Lifestyle

Pengadilan Buka Dokumen Epstein: Pangeran Andrew Dituduh Lakukan Pelecehan, Meraba Bagian Peka Wanita

JAKARTA – Seorang wanita yang yang mana diidentifikasi sebagai Jane Doe #3 mengungkapkan bahwa dirinya adalah korban dari pelaku kejahatan seks, di tempat mana Pangeran Andrew meraba payudaranya dalam rumah Epstein dalam New York City pada 2001. Hal ini berdasarkan berkas pengadilan yang digunakan dibuka pada pekan lalu.

Berkas-berkas yang disebutkan berasal dari gugatan hukum 2015 yang mana diajukan oleh Virginia Giuffre yang dimaksud melibatkan pemodal yang mana dipermalukan itu, yang dimaksud meninggal oleh sebab itu bunuh diri pada waktu menanti persidangan menghadapi tuduhan konspirasi federal kemudian perdagangan seks, terhadap kaki tangannya Ghislaine Maxwell, juga kasus-kasus terkait lainnya.

Dikutip People, dokumen yang disebutkan menyertakan pernyataan dari penuduh Epstein, Johanna Sjoberg, yang mengungkapkan Pangeran Andrew meletakkan tangannya di dalam dada Virginia pada waktu berpose untuk foto sama-sama Giuffre, Epstein, Maxwell, kemudian boneka yang dimaksud menyerupai Andrew. namun, Andrew telah lama berulang kali membantah melakukan hal itu.

“Mereka menyuruh kami naik ke sofa, jadi Andrew dan juga Virginia duduk di tempat sofa,” kata Sjoberg selama pernyataannya.

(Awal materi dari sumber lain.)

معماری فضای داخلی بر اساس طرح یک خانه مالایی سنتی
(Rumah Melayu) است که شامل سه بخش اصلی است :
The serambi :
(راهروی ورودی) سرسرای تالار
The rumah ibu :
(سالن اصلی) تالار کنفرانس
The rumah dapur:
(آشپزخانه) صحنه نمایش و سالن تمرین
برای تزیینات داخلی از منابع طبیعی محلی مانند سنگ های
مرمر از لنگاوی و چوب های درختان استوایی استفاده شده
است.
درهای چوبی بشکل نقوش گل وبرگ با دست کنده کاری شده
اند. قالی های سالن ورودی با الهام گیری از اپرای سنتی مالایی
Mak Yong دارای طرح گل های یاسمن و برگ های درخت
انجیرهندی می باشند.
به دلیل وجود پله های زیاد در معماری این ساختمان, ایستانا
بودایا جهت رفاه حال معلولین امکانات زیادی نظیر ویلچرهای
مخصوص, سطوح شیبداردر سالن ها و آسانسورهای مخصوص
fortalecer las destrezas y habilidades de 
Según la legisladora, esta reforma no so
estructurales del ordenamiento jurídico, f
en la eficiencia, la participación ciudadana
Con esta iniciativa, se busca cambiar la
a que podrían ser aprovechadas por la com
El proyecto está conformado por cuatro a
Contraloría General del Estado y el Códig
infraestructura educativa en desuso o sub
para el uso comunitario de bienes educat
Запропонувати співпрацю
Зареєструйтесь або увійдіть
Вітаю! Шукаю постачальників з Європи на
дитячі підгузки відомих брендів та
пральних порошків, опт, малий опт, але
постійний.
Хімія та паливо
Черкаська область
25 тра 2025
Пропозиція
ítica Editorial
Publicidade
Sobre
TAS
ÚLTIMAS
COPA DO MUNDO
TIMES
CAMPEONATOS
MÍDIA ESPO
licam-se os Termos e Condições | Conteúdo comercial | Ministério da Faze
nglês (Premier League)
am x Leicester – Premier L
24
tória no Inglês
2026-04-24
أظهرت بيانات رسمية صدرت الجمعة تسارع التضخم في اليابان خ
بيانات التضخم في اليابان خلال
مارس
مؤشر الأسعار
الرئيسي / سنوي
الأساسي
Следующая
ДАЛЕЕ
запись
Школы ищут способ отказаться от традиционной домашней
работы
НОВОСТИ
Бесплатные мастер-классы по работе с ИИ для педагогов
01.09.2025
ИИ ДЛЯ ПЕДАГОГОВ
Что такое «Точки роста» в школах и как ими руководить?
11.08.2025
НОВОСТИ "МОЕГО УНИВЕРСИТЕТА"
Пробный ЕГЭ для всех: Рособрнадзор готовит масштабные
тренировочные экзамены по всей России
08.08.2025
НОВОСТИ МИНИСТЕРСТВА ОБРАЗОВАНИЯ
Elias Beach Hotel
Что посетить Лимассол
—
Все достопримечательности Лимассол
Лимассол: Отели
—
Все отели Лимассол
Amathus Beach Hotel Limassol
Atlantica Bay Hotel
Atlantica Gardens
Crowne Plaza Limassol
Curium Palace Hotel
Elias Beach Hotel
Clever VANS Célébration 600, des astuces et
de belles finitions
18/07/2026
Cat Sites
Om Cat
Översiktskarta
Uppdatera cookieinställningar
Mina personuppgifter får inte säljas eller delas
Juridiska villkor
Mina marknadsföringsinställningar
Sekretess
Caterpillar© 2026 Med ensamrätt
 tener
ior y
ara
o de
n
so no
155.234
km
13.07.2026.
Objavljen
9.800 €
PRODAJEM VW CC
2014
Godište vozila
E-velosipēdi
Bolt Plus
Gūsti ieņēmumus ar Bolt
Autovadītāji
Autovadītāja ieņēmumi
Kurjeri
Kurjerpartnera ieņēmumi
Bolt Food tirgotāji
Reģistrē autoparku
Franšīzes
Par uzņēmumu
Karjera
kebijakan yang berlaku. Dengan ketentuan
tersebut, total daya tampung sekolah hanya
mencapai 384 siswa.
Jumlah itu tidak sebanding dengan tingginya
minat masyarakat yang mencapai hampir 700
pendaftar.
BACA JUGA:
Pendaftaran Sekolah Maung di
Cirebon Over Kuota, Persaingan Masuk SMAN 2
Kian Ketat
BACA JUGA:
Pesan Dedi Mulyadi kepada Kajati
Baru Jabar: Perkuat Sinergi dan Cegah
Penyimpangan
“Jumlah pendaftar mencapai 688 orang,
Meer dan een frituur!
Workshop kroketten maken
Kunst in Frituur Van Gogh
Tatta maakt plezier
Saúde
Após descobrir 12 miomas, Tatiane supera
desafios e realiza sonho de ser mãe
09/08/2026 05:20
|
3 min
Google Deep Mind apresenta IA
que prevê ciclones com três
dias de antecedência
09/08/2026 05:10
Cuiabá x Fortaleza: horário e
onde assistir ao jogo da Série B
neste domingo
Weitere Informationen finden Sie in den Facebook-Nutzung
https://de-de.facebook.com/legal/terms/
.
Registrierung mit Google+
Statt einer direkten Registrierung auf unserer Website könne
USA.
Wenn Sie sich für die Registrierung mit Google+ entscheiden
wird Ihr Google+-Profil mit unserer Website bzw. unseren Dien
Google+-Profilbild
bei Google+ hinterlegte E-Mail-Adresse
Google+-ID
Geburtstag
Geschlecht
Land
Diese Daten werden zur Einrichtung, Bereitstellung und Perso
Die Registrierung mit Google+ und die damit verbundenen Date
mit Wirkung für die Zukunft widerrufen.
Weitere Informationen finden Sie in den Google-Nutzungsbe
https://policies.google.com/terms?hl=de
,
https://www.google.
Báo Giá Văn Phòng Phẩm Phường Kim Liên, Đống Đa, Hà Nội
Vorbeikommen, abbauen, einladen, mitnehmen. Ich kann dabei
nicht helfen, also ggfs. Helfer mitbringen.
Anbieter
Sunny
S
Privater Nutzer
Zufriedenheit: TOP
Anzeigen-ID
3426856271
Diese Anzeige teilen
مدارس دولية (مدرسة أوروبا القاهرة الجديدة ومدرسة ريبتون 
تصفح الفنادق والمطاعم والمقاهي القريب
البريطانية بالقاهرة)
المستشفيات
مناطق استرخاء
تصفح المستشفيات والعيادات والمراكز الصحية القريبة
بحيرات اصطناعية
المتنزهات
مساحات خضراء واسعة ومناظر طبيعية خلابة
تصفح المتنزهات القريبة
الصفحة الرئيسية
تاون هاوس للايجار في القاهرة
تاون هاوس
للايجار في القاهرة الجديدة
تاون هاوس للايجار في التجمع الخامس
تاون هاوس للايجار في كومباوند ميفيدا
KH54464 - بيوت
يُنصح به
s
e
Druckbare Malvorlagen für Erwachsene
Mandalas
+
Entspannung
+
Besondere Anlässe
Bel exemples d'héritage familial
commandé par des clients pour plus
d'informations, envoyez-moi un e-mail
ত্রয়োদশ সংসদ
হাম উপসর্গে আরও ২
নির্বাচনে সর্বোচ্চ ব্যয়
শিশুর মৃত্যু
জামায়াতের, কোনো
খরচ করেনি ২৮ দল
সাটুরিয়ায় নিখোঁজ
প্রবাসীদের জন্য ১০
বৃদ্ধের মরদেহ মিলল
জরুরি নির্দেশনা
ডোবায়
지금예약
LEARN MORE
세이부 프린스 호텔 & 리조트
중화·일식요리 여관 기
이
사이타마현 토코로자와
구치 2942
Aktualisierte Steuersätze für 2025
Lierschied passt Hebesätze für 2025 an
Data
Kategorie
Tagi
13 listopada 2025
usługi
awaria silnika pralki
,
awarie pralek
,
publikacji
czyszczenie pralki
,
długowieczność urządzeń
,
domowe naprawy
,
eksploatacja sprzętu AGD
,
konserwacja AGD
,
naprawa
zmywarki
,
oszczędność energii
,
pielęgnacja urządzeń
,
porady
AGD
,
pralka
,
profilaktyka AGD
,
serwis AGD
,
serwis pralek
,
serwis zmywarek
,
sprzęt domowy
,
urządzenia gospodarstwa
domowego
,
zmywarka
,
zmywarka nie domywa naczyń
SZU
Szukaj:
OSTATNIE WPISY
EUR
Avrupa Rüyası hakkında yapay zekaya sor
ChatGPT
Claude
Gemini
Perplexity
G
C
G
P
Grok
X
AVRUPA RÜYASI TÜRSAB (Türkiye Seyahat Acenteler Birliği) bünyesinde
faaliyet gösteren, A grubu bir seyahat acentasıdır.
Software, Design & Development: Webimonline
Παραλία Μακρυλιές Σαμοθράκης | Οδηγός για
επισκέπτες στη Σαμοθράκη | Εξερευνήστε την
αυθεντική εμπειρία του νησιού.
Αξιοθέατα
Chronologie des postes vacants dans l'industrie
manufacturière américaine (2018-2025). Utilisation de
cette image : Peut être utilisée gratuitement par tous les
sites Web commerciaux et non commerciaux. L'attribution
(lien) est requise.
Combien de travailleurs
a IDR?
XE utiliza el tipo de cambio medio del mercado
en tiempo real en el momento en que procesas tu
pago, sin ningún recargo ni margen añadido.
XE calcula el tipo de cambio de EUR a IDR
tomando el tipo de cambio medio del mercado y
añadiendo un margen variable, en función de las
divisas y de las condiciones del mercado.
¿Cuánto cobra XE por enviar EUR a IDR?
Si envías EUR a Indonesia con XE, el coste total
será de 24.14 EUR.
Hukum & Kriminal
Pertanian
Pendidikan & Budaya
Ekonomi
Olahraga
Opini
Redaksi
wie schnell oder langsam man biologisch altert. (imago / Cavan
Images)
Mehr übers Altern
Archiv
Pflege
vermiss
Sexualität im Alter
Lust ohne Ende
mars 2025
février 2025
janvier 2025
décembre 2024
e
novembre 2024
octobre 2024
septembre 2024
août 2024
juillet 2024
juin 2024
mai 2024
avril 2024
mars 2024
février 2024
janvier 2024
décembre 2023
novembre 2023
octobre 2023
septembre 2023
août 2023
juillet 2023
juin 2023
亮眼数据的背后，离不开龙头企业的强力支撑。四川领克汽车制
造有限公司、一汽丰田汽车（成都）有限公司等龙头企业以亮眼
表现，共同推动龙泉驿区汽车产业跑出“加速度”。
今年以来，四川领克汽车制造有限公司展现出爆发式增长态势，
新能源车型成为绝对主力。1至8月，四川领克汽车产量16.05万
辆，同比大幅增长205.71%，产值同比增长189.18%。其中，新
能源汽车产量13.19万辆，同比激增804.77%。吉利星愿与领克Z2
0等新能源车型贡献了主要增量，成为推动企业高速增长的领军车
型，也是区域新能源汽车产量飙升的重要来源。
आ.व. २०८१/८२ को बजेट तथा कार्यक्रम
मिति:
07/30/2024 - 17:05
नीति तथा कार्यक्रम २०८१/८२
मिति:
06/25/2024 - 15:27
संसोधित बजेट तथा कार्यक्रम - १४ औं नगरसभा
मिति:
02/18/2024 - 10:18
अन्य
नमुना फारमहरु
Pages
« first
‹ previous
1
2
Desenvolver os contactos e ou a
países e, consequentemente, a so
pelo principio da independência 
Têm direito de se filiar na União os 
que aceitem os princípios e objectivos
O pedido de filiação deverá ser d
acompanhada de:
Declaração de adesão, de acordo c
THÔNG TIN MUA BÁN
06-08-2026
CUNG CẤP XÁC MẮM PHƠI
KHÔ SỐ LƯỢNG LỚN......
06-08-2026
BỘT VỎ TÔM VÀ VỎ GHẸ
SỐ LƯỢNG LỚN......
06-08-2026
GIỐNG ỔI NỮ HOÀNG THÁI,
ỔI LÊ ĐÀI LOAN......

“Mereka meletakkan boneka itu pada pangkuannya. Lalu saya duduk di area pangkuan Andrew, serta saya yakin itu melawan kemauan saya sendiri, lalu mereka mengambil tangan boneka itu lalu meletakkannya dalam dada Virginia, lalu Andrew meletakkan tangannya pada dada saya,” tuturnya.

Ditanya apakah aksi Andrew melakukannya dengan cara “bercanda”, Sjoberg menjawab “ya.”

Sebuah mosi yang tersebut diajukan di tindakan hukum yang dimaksud pada 2014, berhadapan dengan nama orang korban dugaan Epstein yang diidentifikasi hanya sekali sebagai Jane Doe #3, mengklaim bahwa Jane Doe #3 dipaksa melakukan hubungan seksual dengan [Pangeran Andrew] pada waktu ia masih di area bawah umur dalam tiga lokasi geografis yang berbeda.

Dokumen yang dimaksud menyatakan, Pangeran Andrew tak pernah bermaksud untuk mencemarkan nama baik Giuffre, dan juga ia menerima bahwa Giuffre telah dilakukan menderita sebagai korban pelecehan yang tersebut telah mapan maupun sebagai akibat dari serangan rakyat yang tersebut bukan adil.

“Telah diketahui bahwa Jeffrey Epstein telah lama memperdagangkan berbagai gadis muda selama bertahun-tahun. Pangeran Andrew menyesali hubungannya dengan Epstein, juga memuji keberanian Ibu Giuffre juga para penyintas lainnya di membela diri dia sendiri dan juga orang lain. Ia berjanji untuk menunjukkan penyesalannya melawan hubungannya dengan Epstein dengan menggalang perlawanan terhadap kejahatan perdagangan seks, serta dengan memperkuat para korbannya,” kata mosi itu.